Sejarah Saham KINO, Emiten Produsen FMCG yang Go International
Sejarah saham KINO, produsen FMCG yang memulai usaha dari bidang distribusi hingga merambah usaha ke bidang produksi FMCG.
IDXChannel—Bagaimana sejarah saham KINO sejak pertama kali melantai di bursa sejak 2015? Emiten yang bergerak di bidang fast moving consumer goods (FMCG) ini mencatatkan rekam jejak yang menarik untuk diikuti.
KINO adalah kode saham PT Kino Indonesia Tbk. Perjalanan Kino dimulai dengan perusahaan distribusi kecil bernama PT Dutalestasi Sentratama yang didirikan oleh Harry Sanusi pada 1991.
Produk pertama yang didistribusikan Dutalestari saat itu adalah larutan penyegar cap kaki tiga, dan di bawah komando Sanusi, popularitas produk itu perlahan terkerek naik. Sayang kerja sama itu tak berlangsung lama karena perbedaan rencana dan keinginan.
Sanusi ingin melakukan diversifikasi agar produk yang didistribusikannya makin beragam, sementara produsen larutan penyegar cap kaki tiga ingin Sanusi hanya mendistribusikan produk mereka.
Setelahnya Sanusi berhasil mengembangkan bisnisnya hingga ia mengelola 42 titik distibusi di seluruh Indonesia. Barulah setelahnya, Sanusi mulai terjun ke industri FMCG. Ia memulai dengan mendirikan PT Kino Sentra Industrindo yang memproduksi permen lunak.
Selanjutnya, Sanusi terus mengembangkan bisnisnya, menambah jumlah dan ragam produk. Ia juga mendirikan PT Kinocare Era Kosmetindo untuk memproduksi produk perawatan tubuh dan pemeliharaan, perlengkapan mandi, makanan, dan farmasi.
Produk-produk Kino tidak hanya dijual di pasar domestik, namun juga di ekspor ke Filipina dan Malaysia. Jenis produk yang populer di kalangan masyarakat adalah Ovale, Resik-V, Eskulin, Kino candy, Cap Kaki Tiga, Segar Sari, dan lain-lain.
Secara total, Kino memiliki 32 merk dengan 21 kategori produk.

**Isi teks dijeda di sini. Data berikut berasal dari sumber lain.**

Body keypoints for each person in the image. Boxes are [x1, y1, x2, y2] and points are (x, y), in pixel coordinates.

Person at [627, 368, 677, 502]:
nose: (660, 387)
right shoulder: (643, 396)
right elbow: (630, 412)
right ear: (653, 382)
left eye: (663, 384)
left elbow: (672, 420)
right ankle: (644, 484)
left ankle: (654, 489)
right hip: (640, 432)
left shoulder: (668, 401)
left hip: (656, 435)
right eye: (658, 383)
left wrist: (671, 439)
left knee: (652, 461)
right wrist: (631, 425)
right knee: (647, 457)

Hingga 2017, perseroan memiliki 15 anak perusahaan, dan enam pabrik.
Sejarah Saham Kino: Ekspansi Internasional
Kerja sama Kino dengan perusahaan asing pertama kali dilakukan pada November 2013, saat 51% saham PT Kino Sentra Industrindo dikuasai oleh Morinaga Jepang, namun perusahaan itu melepas kepemilikan sahamnya pada 2019.

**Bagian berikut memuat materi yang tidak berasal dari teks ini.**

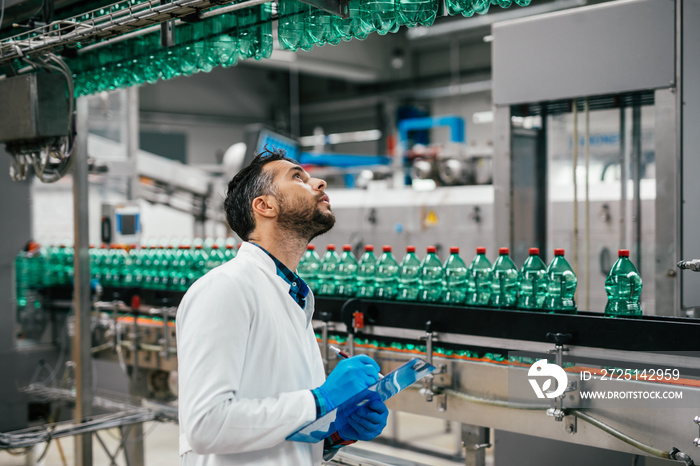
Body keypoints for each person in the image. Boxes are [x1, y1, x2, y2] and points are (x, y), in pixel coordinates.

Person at [177, 149, 388, 465]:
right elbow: (206, 425)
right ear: (265, 206)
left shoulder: (294, 296)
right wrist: (321, 400)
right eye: (298, 177)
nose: (318, 183)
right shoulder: (225, 288)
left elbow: (278, 433)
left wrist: (334, 433)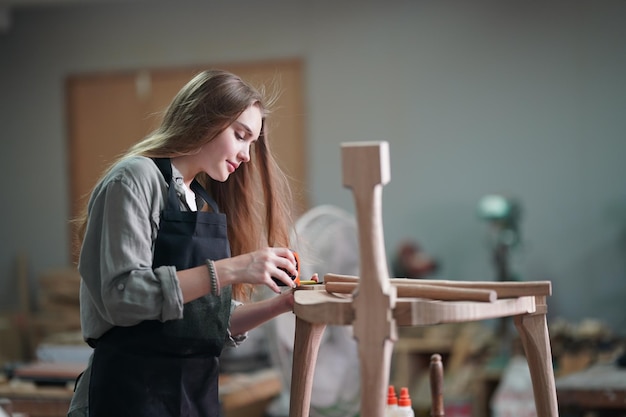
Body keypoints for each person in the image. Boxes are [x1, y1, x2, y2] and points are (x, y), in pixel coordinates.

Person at [67, 69, 308, 417]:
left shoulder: (198, 201)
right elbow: (123, 296)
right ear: (204, 119)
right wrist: (235, 268)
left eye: (251, 143)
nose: (246, 156)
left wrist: (284, 304)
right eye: (240, 136)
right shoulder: (136, 178)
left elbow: (205, 319)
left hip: (191, 400)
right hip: (127, 397)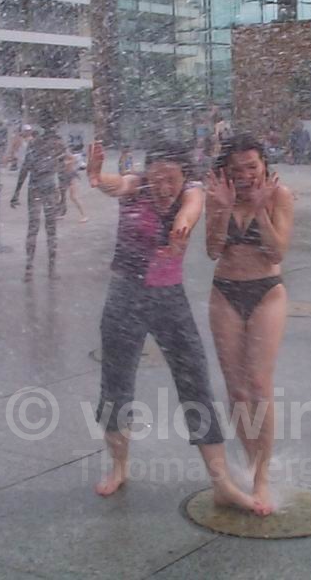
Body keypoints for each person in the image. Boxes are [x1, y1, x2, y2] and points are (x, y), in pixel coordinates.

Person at [86, 140, 269, 516]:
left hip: (170, 300)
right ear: (146, 173)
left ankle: (222, 484)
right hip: (124, 297)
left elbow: (191, 209)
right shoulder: (136, 186)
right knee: (116, 385)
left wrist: (181, 229)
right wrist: (95, 176)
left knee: (196, 385)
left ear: (184, 176)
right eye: (157, 178)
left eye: (171, 178)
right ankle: (119, 466)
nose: (164, 186)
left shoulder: (192, 192)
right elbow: (114, 184)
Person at [205, 134, 294, 511]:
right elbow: (212, 250)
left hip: (266, 292)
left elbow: (277, 251)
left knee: (259, 384)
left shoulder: (280, 196)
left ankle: (262, 477)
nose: (244, 175)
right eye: (236, 169)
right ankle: (250, 458)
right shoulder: (217, 197)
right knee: (237, 390)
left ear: (264, 166)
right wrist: (224, 209)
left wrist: (259, 210)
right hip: (225, 291)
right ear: (225, 170)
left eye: (252, 167)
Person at [10, 125, 65, 281]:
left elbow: (25, 170)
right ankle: (50, 269)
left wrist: (16, 192)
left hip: (36, 188)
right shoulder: (56, 147)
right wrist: (63, 197)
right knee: (50, 230)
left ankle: (30, 268)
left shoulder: (35, 148)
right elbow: (61, 174)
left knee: (34, 228)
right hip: (47, 189)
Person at [58, 149, 87, 223]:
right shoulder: (51, 152)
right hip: (62, 176)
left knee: (74, 197)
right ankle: (61, 213)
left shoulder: (64, 151)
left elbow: (73, 159)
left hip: (71, 176)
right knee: (59, 194)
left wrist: (66, 163)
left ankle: (84, 215)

Pada 2003, Kino mendirikan Kino Care Sdn, Bhd, Malaysia. Setahun kemudian Kino Consumer Phillipines Inc, didirikan. Kino juga berhasil mengantongi lisensi dari Wen Ken Drug Co Pte Ltd, Singapura, untuk memproduksi dan memasarkan produk cap kaki tiga di Indonesia.
Kino mendirikan Kino International Pte Ltd, Singapura dan Kino Vietnam Co Ltd, pada 2013. Setahun kemudian, Kino International menjadi perusahaan induk untuk perusahaan Kino cabang Singapura, Vietnam, dan Filipina.

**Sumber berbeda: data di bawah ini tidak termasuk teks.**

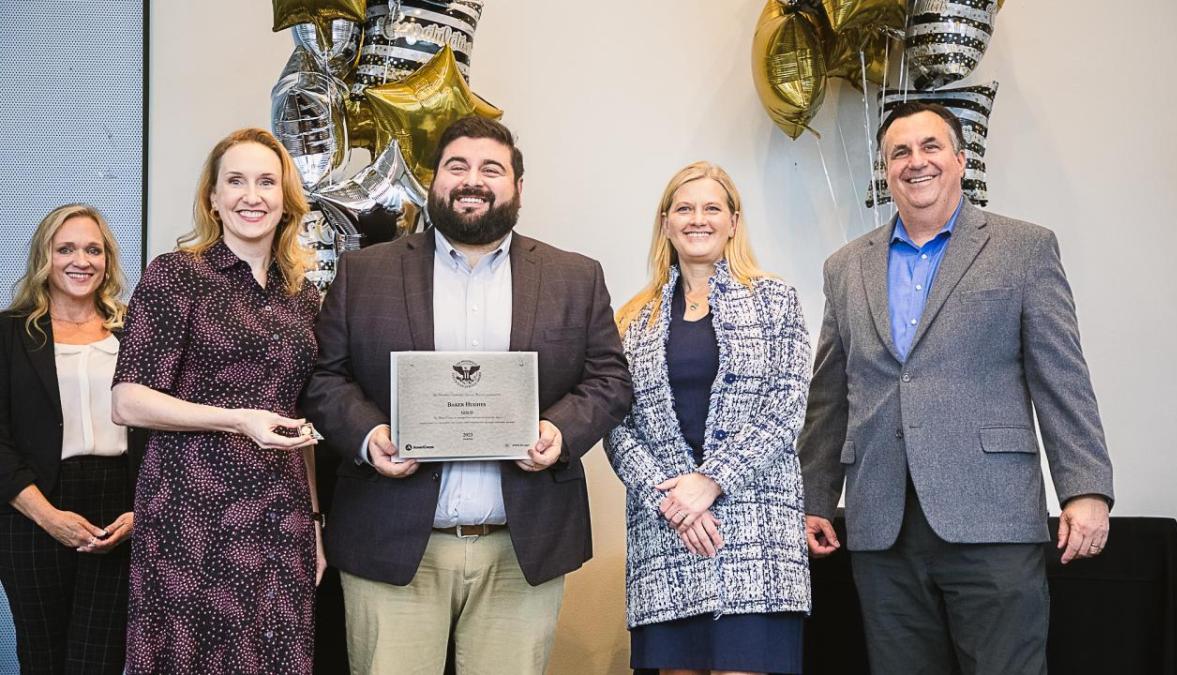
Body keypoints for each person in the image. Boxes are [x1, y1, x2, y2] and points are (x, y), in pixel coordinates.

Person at [301, 115, 632, 675]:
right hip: (391, 540)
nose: (472, 180)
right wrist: (368, 437)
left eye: (490, 169)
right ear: (434, 182)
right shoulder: (365, 273)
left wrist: (559, 432)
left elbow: (609, 379)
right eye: (457, 166)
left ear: (518, 188)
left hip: (520, 547)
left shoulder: (574, 277)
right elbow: (323, 378)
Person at [798, 101, 1114, 675]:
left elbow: (1062, 376)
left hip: (991, 515)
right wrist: (815, 496)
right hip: (882, 523)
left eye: (930, 147)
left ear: (961, 160)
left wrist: (1085, 487)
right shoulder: (846, 267)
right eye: (900, 152)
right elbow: (831, 394)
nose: (915, 162)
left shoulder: (1023, 248)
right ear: (885, 169)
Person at [111, 128, 325, 673]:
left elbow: (297, 420)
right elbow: (128, 401)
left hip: (281, 514)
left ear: (285, 199)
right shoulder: (177, 275)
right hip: (191, 511)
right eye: (235, 181)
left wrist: (316, 523)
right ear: (213, 197)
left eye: (266, 182)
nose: (251, 195)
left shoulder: (302, 294)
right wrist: (237, 420)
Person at [606, 161, 812, 675]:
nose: (698, 219)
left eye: (712, 208)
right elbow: (614, 422)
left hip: (755, 531)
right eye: (684, 208)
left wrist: (713, 481)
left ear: (733, 221)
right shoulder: (633, 317)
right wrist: (675, 499)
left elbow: (786, 407)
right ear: (666, 222)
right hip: (666, 532)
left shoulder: (775, 300)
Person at [0, 204, 144, 674]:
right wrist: (47, 516)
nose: (80, 260)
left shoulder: (134, 332)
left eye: (92, 249)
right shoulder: (9, 334)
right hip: (33, 508)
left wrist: (140, 510)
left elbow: (159, 431)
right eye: (66, 249)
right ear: (45, 256)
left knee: (99, 663)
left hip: (118, 507)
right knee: (42, 660)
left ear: (107, 260)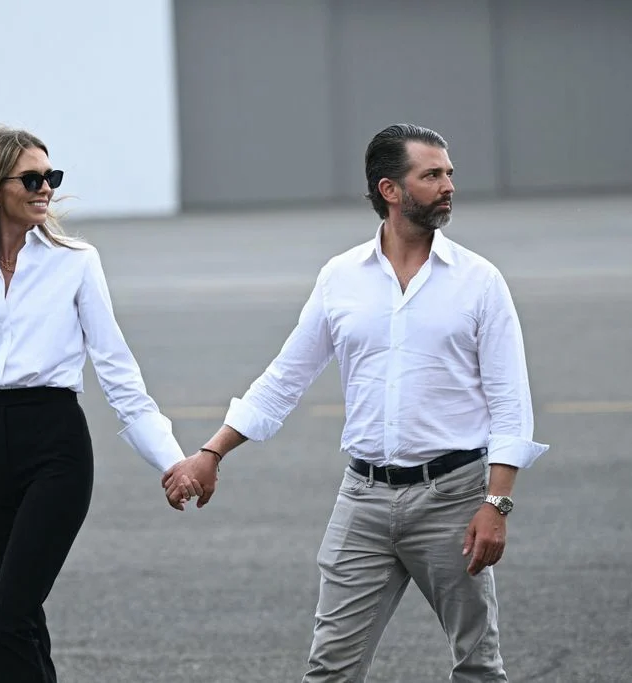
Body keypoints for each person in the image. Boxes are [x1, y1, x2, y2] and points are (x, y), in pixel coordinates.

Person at [163, 123, 549, 682]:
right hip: (363, 500)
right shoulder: (340, 277)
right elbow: (284, 379)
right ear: (390, 190)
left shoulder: (480, 281)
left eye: (449, 174)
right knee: (329, 670)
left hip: (453, 500)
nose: (448, 186)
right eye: (432, 175)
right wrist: (212, 452)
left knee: (478, 667)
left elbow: (511, 403)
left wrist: (497, 503)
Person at [0, 125, 200, 682]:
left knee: (6, 623)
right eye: (32, 179)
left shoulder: (77, 261)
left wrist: (172, 461)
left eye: (52, 177)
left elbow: (119, 374)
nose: (46, 188)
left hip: (57, 447)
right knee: (23, 621)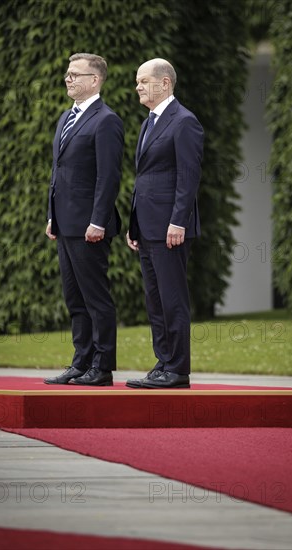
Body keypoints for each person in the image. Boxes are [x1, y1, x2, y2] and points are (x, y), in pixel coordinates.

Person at [44, 53, 124, 387]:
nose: (68, 79)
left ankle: (102, 367)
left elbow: (109, 177)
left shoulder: (106, 120)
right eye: (67, 73)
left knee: (95, 298)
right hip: (64, 223)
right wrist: (52, 215)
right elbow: (58, 171)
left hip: (90, 226)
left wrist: (98, 220)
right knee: (75, 299)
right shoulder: (66, 117)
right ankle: (81, 362)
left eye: (75, 74)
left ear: (95, 80)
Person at [126, 58, 204, 389]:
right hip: (147, 227)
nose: (138, 86)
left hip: (170, 228)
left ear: (166, 84)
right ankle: (163, 363)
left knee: (172, 298)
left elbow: (188, 176)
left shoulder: (184, 121)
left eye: (144, 81)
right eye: (137, 81)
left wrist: (178, 221)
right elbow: (145, 177)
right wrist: (134, 224)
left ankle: (178, 370)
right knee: (154, 299)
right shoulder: (149, 122)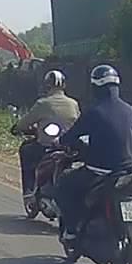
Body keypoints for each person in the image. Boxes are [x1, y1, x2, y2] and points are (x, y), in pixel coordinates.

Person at [54, 64, 132, 241]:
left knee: (63, 186)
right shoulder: (129, 109)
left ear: (96, 88)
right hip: (127, 171)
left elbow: (72, 136)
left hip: (100, 171)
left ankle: (71, 231)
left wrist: (59, 142)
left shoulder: (94, 112)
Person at [11, 70, 80, 199]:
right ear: (64, 86)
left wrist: (17, 128)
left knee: (26, 149)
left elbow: (24, 123)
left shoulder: (43, 103)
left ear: (47, 86)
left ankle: (29, 191)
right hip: (68, 148)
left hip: (46, 146)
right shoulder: (73, 104)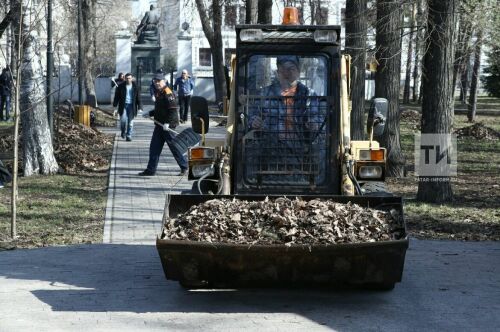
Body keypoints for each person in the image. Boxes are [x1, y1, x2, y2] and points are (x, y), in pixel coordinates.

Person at [247, 55, 326, 184]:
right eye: (283, 69)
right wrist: (254, 121)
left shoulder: (308, 95)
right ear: (277, 72)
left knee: (298, 181)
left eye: (291, 69)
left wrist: (314, 123)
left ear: (298, 72)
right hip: (270, 147)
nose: (287, 73)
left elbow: (317, 117)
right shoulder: (264, 94)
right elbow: (252, 116)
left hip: (299, 147)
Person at [138, 73, 187, 176]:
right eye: (155, 82)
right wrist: (150, 113)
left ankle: (184, 167)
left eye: (158, 81)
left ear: (163, 81)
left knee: (174, 147)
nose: (156, 83)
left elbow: (173, 110)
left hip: (168, 126)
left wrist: (168, 123)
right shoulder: (159, 92)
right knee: (154, 147)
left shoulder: (168, 92)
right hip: (159, 125)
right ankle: (151, 170)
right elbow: (160, 109)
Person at [113, 73, 142, 141]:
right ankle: (123, 131)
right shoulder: (121, 86)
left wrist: (140, 107)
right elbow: (117, 96)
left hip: (132, 106)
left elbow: (139, 98)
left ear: (132, 78)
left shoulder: (136, 87)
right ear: (125, 79)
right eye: (127, 78)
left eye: (129, 78)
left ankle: (129, 135)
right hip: (123, 106)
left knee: (130, 122)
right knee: (123, 121)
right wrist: (115, 105)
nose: (128, 79)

Sejarah Saham Kino: Kinerja Menarik
KINO pertama kali diperdagangkan di Bursa Efek Indonesia pada 11 Desember 2015. Perseoran menawarkan kepemilikan 16% sahamnya kepada masyarakat, total senilai Rp228,5 juta dengan penawaran Rp3.800 per lembar.
Perseroan memercayakan PT Deutsche Securities Indonesia, PT Indo Premier Securities, dan PT Credit Suisse Securities Indonesia sebagai penjamin emisi utama.
Pemegang saham terbesar KINO adalah PT Kino Investindo dengan persentase kepemilikan mencapai 67,41%, disusul oleh Harry Sanusi selaku pemilik dengan persentase kepemilikan 12,61%.
KINO pernah mencapai harga penjualan tertinggi pada Juni 2016, saat itu KINO ditutup seharga Rp6.700, dan setelahnya terus merosot serta cenderung naik turun, bergerak dari kisaran Rp2.000-Rp3.000 dari tahun ke tahun. Sedangkan penjualan terendahnya pernah mencapai Rp1.615 pada Agustus 2018.
Demikianlah sejarah saham KINO dari tahun ke tahun. Kinerjanya cukup menjanjikan, mengingat perseroan bergerak di industri FMCG dengan pangsa konsumen di Indonesia yang tergolong tinggi. (NKK).